Thanks, Joy & jkkee for your replies.  I am going to the sightings board now to list the date of the week I just released.


----------



## joycapecod (Aug 8, 2008)

I ate in Rome for less than that for a week! We stayed in a hotel where breakfast was included, but ate the other meals "out."  Spending 700 to 800 Euro for 2 of us...I don't think so, especially since DH and I aren't big eaters. 

Can you limit your search by non-inclusive resorts?

BTW, Umbria and Tuscany are fantastic and I can't wait to go back. If all else fails, there are several sites where you can rent an apartment for as many days as you like. That may be the "better" was to go and some even have laundry in the unit. I am looking for a second week to my 6/12/10 reservation, but if I don't find one I'll rent an apartment for the extra week.

Joyce


----------



## beejaybeeohio (Aug 8, 2008)

*Flexible*

Renting is definitely an option, Joy.  I am looking to fill a week between 2 confirmed weeks elsewhere in the EU, and have a generic search for Italy-inland and the Venice area.  If no good t/s match is made by @3 months prior to the start of our trip, we might consider a week Med cruise as well. Extra Vacations and Last Call may provide options too, especially in Spain.


----------



## Laurie (Aug 8, 2008)

IMO you did the right thing by turning down a required half-board - way too many other places you'll want to be at many of the mealtimes. 

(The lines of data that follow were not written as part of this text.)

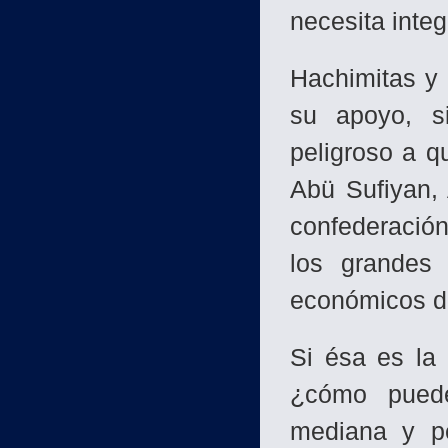
necesita integ
Hachimitas y
su apoyo, s
peligroso a q
Abü Sufiyan, 
confederación
los grandes 
económicos de
Si ésa es la
¿cómo puede
mediana y pe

(That's my TUG review - we didn't ever even eat there, though we'd intended to, the restaurant is very pretty and didn't seem too expensive for its type. My recollection is their dinners were around 20+ Euros, so the half-board prices don't sound like a huge savings beyond paying by the meal. I believe they serve 2x a day, and they'll ask you whether you want to sign up for this half-board option when you check in. The restaurant seemed somewhat known locally and people come there just to eat.  However - there was excellent pizza in town, just a stroll away, at the bridge by the waterfalls, for about a dollar a slice!)

For anyone travelling to Italy in summer and waiting for another Italy exchange match - you might not want to overlook the Italian Alps as an option. There are only a couple of resorts with ratings, not many - but I'd go back to those mountains in a heartbeat.


----------